## What you should do
Lay out the listing below as a Markdown table with a Row column numbering each line and a Line column holding its text, skipping blank lines. Leave the picture out.
─── Information provided ───
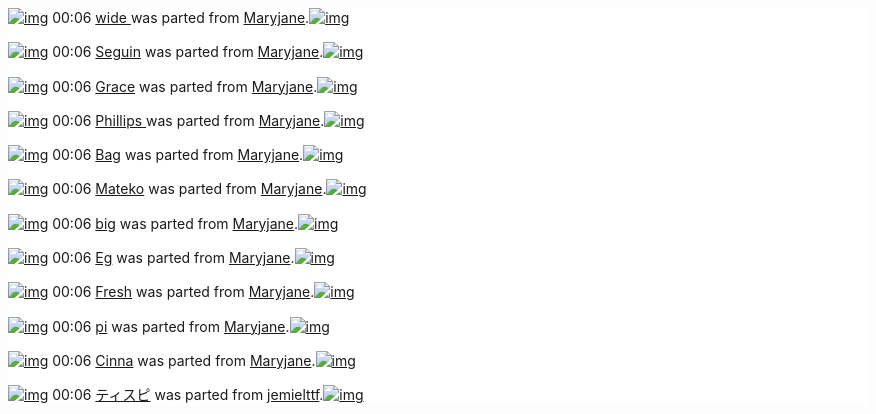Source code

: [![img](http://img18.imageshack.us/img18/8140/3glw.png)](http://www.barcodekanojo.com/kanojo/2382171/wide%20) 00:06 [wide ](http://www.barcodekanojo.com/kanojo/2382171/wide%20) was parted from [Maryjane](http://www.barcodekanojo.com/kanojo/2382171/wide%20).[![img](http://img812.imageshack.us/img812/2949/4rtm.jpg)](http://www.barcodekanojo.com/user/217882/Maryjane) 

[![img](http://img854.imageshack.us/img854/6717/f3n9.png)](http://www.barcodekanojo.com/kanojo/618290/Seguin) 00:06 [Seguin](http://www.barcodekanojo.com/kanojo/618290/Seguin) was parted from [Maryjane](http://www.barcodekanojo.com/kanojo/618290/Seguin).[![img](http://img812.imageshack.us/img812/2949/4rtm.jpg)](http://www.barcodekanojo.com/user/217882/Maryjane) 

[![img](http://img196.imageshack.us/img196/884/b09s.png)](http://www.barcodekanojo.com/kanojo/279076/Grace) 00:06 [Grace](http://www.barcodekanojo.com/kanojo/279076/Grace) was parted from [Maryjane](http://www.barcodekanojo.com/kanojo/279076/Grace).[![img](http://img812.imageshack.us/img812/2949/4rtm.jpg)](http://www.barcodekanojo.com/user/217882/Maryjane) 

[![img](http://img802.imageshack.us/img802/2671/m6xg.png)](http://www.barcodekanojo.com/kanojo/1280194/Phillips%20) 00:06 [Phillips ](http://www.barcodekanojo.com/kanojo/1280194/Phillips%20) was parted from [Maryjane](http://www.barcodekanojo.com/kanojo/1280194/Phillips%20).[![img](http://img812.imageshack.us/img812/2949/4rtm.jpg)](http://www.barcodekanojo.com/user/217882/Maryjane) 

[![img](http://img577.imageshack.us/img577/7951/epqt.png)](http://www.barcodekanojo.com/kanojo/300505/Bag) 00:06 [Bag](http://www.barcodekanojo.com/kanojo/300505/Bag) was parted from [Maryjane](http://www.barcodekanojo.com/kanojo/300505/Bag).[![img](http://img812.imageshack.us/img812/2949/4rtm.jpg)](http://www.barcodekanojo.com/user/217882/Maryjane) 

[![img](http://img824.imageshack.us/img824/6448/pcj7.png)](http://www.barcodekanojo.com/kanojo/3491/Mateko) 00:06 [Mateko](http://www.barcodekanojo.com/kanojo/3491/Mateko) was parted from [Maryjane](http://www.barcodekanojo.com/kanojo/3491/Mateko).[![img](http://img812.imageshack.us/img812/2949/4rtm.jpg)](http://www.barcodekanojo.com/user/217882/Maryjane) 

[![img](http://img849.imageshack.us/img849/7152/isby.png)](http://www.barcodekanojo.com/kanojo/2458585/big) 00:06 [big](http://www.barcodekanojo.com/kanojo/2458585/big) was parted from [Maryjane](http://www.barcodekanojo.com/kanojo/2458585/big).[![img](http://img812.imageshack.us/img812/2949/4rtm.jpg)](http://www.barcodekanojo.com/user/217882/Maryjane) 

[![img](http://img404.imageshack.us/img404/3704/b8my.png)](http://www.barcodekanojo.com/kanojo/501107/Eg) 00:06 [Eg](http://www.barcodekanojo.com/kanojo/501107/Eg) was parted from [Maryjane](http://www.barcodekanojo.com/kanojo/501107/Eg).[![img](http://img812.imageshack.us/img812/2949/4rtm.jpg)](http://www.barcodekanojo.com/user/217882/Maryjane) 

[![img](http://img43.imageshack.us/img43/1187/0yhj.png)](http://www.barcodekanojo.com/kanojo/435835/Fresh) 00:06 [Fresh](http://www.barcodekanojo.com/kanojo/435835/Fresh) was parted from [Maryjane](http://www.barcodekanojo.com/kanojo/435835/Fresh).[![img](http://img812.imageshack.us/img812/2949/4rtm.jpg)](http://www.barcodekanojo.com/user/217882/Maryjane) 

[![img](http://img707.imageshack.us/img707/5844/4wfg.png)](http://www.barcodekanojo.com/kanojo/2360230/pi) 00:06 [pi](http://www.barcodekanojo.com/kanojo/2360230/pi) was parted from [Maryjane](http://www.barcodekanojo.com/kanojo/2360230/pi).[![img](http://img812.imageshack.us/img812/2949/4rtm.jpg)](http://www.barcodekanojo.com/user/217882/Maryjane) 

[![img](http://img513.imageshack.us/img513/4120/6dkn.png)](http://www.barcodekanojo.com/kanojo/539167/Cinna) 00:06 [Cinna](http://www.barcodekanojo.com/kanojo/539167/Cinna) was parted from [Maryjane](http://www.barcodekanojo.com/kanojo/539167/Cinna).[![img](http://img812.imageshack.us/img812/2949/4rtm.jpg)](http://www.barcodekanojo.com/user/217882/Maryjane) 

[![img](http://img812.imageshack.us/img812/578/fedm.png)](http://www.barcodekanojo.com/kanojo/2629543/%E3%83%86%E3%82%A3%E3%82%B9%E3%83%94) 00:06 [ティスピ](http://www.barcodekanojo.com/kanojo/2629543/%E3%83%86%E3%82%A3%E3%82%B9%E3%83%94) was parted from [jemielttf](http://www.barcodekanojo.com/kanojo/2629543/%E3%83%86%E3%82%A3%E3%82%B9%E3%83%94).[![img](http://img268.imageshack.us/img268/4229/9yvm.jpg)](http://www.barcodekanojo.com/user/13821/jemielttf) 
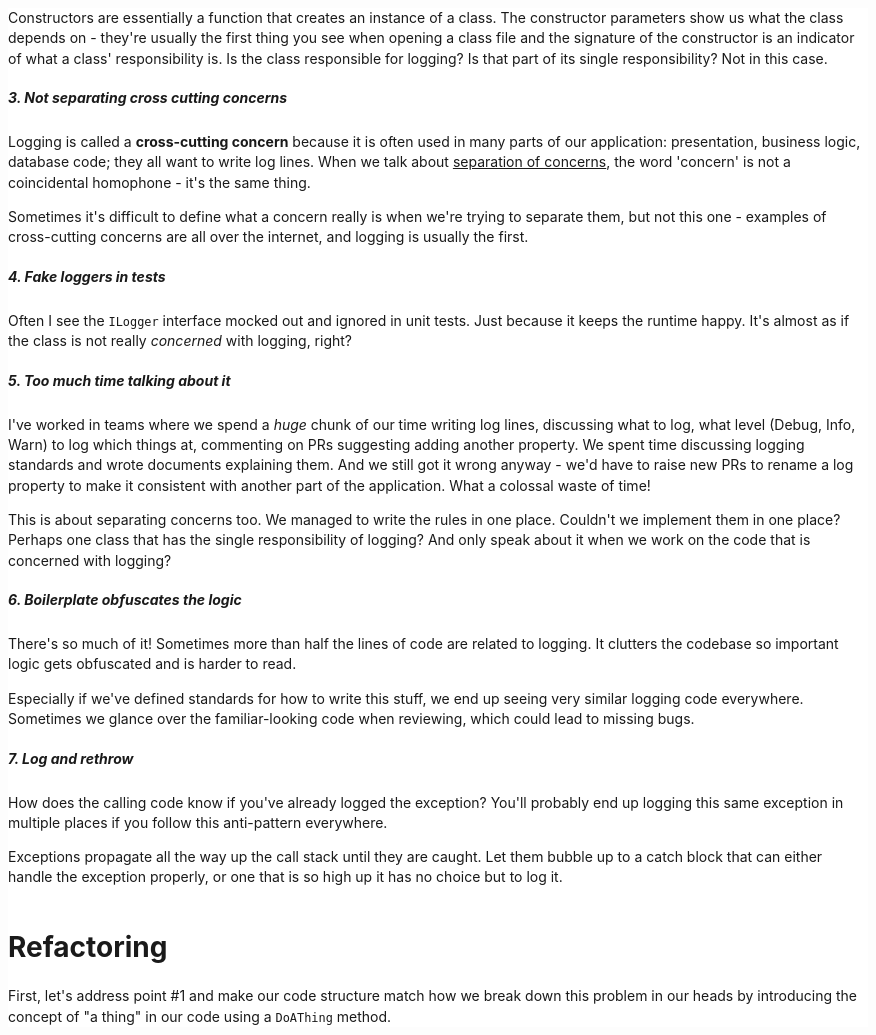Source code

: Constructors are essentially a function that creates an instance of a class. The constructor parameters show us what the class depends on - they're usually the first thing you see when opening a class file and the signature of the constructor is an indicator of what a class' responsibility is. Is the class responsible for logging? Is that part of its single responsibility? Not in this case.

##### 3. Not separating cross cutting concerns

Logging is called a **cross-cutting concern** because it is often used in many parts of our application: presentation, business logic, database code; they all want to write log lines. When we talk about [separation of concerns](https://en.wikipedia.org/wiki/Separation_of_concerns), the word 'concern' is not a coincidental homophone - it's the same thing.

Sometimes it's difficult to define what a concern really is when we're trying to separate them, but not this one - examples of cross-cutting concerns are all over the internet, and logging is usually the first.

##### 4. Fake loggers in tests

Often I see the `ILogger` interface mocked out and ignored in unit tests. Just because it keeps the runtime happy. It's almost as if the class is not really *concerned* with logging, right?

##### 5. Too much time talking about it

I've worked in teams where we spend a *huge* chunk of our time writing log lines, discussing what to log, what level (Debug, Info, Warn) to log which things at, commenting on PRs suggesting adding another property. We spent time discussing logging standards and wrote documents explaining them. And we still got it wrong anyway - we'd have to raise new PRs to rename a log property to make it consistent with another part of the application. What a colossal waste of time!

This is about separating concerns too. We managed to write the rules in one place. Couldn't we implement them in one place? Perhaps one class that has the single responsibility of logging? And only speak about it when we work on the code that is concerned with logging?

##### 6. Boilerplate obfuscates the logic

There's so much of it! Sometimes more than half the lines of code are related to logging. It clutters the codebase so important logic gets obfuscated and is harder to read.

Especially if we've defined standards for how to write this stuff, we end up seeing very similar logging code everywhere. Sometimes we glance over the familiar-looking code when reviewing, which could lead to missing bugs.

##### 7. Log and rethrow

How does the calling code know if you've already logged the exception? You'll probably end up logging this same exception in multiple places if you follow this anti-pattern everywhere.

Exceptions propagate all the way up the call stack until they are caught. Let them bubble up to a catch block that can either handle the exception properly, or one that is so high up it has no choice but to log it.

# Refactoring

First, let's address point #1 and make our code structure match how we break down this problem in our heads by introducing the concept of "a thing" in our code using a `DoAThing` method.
───
## Task solution
| Row | Line |
|---|---|
| 1 | Source code |
| 2 | : [![img](http://img18.imageshack.us/img18/8140/3glw.png)](http://www.barcodekanojo.com/kanojo/2382171/wide%20) 00:06 [wide ](http://www.barcodekanojo.com/kanojo/2382171/wide%20) was parted from [Maryjane](http://www.barcodekanojo.com/kanojo/2382171/wide%20).[![img](http://img812.imageshack.us/img812/2949/4rtm.jpg)](http://www.barcodekanojo.com/user/217882/Maryjane)  |
| 3 | [![img](http://img854.imageshack.us/img854/6717/f3n9.png)](http://www.barcodekanojo.com/kanojo/618290/Seguin) 00:06 [Seguin](http://www.barcodekanojo.com/kanojo/618290/Seguin) was parted from [Maryjane](http://www.barcodekanojo.com/kanojo/618290/Seguin).[![img](http://img812.imageshack.us/img812/2949/4rtm.jpg)](http://www.barcodekanojo.com/user/217882/Maryjane)  |
| 4 | [![img](http://img196.imageshack.us/img196/884/b09s.png)](http://www.barcodekanojo.com/kanojo/279076/Grace) 00:06 [Grace](http://www.barcodekanojo.com/kanojo/279076/Grace) was parted from [Maryjane](http://www.barcodekanojo.com/kanojo/279076/Grace).[![img](http://img812.imageshack.us/img812/2949/4rtm.jpg)](http://www.barcodekanojo.com/user/217882/Maryjane)  |
| 5 | [![img](http://img802.imageshack.us/img802/2671/m6xg.png)](http://www.barcodekanojo.com/kanojo/1280194/Phillips%20) 00:06 [Phillips ](http://www.barcodekanojo.com/kanojo/1280194/Phillips%20) was parted from [Maryjane](http://www.barcodekanojo.com/kanojo/1280194/Phillips%20).[![img](http://img812.imageshack.us/img812/2949/4rtm.jpg)](http://www.barcodekanojo.com/user/217882/Maryjane)  |
| 6 | [![img](http://img577.imageshack.us/img577/7951/epqt.png)](http://www.barcodekanojo.com/kanojo/300505/Bag) 00:06 [Bag](http://www.barcodekanojo.com/kanojo/300505/Bag) was parted from [Maryjane](http://www.barcodekanojo.com/kanojo/300505/Bag).[![img](http://img812.imageshack.us/img812/2949/4rtm.jpg)](http://www.barcodekanojo.com/user/217882/Maryjane)  |
| 7 | [![img](http://img824.imageshack.us/img824/6448/pcj7.png)](http://www.barcodekanojo.com/kanojo/3491/Mateko) 00:06 [Mateko](http://www.barcodekanojo.com/kanojo/3491/Mateko) was parted from [Maryjane](http://www.barcodekanojo.com/kanojo/3491/Mateko).[![img](http://img812.imageshack.us/img812/2949/4rtm.jpg)](http://www.barcodekanojo.com/user/217882/Maryjane)  |
| 8 | [![img](http://img849.imageshack.us/img849/7152/isby.png)](http://www.barcodekanojo.com/kanojo/2458585/big) 00:06 [big](http://www.barcodekanojo.com/kanojo/2458585/big) was parted from [Maryjane](http://www.barcodekanojo.com/kanojo/2458585/big).[![img](http://img812.imageshack.us/img812/2949/4rtm.jpg)](http://www.barcodekanojo.com/user/217882/Maryjane)  |
| 9 | [![img](http://img404.imageshack.us/img404/3704/b8my.png)](http://www.barcodekanojo.com/kanojo/501107/Eg) 00:06 [Eg](http://www.barcodekanojo.com/kanojo/501107/Eg) was parted from [Maryjane](http://www.barcodekanojo.com/kanojo/501107/Eg).[![img](http://img812.imageshack.us/img812/2949/4rtm.jpg)](http://www.barcodekanojo.com/user/217882/Maryjane)  |
| 10 | [![img](http://img43.imageshack.us/img43/1187/0yhj.png)](http://www.barcodekanojo.com/kanojo/435835/Fresh) 00:06 [Fresh](http://www.barcodekanojo.com/kanojo/435835/Fresh) was parted from [Maryjane](http://www.barcodekanojo.com/kanojo/435835/Fresh).[![img](http://img812.imageshack.us/img812/2949/4rtm.jpg)](http://www.barcodekanojo.com/user/217882/Maryjane)  |
| 11 | [![img](http://img707.imageshack.us/img707/5844/4wfg.png)](http://www.barcodekanojo.com/kanojo/2360230/pi) 00:06 [pi](http://www.barcodekanojo.com/kanojo/2360230/pi) was parted from [Maryjane](http://www.barcodekanojo.com/kanojo/2360230/pi).[![img](http://img812.imageshack.us/img812/2949/4rtm.jpg)](http://www.barcodekanojo.com/user/217882/Maryjane)  |
| 12 | [![img](http://img513.imageshack.us/img513/4120/6dkn.png)](http://www.barcodekanojo.com/kanojo/539167/Cinna) 00:06 [Cinna](http://www.barcodekanojo.com/kanojo/539167/Cinna) was parted from [Maryjane](http://www.barcodekanojo.com/kanojo/539167/Cinna).[![img](http://img812.imageshack.us/img812/2949/4rtm.jpg)](http://www.barcodekanojo.com/user/217882/Maryjane)  |
| 13 | [![img](http://img812.imageshack.us/img812/578/fedm.png)](http://www.barcodekanojo.com/kanojo/2629543/%E3%83%86%E3%82%A3%E3%82%B9%E3%83%94) 00:06 [ティスピ](http://www.barcodekanojo.com/kanojo/2629543/%E3%83%86%E3%82%A3%E3%82%B9%E3%83%94) was parted from [jemielttf](http://www.barcodekanojo.com/kanojo/2629543/%E3%83%86%E3%82%A3%E3%82%B9%E3%83%94).[![img](http://img268.imageshack.us/img268/4229/9yvm.jpg)](http://www.barcodekanojo.com/user/13821/jemielttf)  |
| 14 | Source code |
| 15 | : Constructors are essentially a function that creates an instance of a class. The constructor parameters show us what the class depends on - they're usually the first thing you see when opening a class file and the signature of the constructor is an indicator of what a class' responsibility is. Is the class responsible for logging? Is that part of its single responsibility? Not in this case. |
| 16 | ##### 3. Not separating cross cutting concerns |
| 17 | Logging is called a **cross-cutting concern** because it is often used in many parts of our application: presentation, business logic, database code; they all want to write log lines. When we talk about [separation of concerns](https://en.wikipedia.org/wiki/Separation_of_concerns), the word 'concern' is not a coincidental homophone - it's the same thing. |
| 18 | Sometimes it's difficult to define what a concern really is when we're trying to separate them, but not this one - examples of cross-cutting concerns are all over the internet, and logging is usually the first. |
| 19 | ##### 4. Fake loggers in tests |
| 20 | Often I see the `ILogger` interface mocked out and ignored in unit tests. Just because it keeps the runtime happy. It's almost as if the class is not really *concerned* with logging, right? |
| 21 | ##### 5. Too much time talking about it |
| 22 | I've worked in teams where we spend a *huge* chunk of our time writing log lines, discussing what to log, what level (Debug, Info, Warn) to log which things at, commenting on PRs suggesting adding another property. We spent time discussing logging standards and wrote documents explaining them. And we still got it wrong anyway - we'd have to raise new PRs to rename a log property to make it consistent with another part of the application. What a colossal waste of time! |
| 23 | This is about separating concerns too. We managed to write the rules in one place. Couldn't we implement them in one place? Perhaps one class that has the single responsibility of logging? And only speak about it when we work on the code that is concerned with logging? |
| 24 | ##### 6. Boilerplate obfuscates the logic |
| 25 | There's so much of it! Sometimes more than half the lines of code are related to logging. It clutters the codebase so important logic gets obfuscated and is harder to read. |
| 26 | Especially if we've defined standards for how to write this stuff, we end up seeing very similar logging code everywhere. Sometimes we glance over the familiar-looking code when reviewing, which could lead to missing bugs. |
| 27 | ##### 7. Log and rethrow |
| 28 | How does the calling code know if you've already logged the exception? You'll probably end up logging this same exception in multiple places if you follow this anti-pattern everywhere. |
| 29 | Exceptions propagate all the way up the call stack until they are caught. Let them bubble up to a catch block that can either handle the exception properly, or one that is so high up it has no choice but to log it. |
| 30 | # Refactoring |
| 31 | First, let's address point #1 and make our code structure match how we break down this problem in our heads by introducing the concept of "a thing" in our code using a `DoAThing` method. |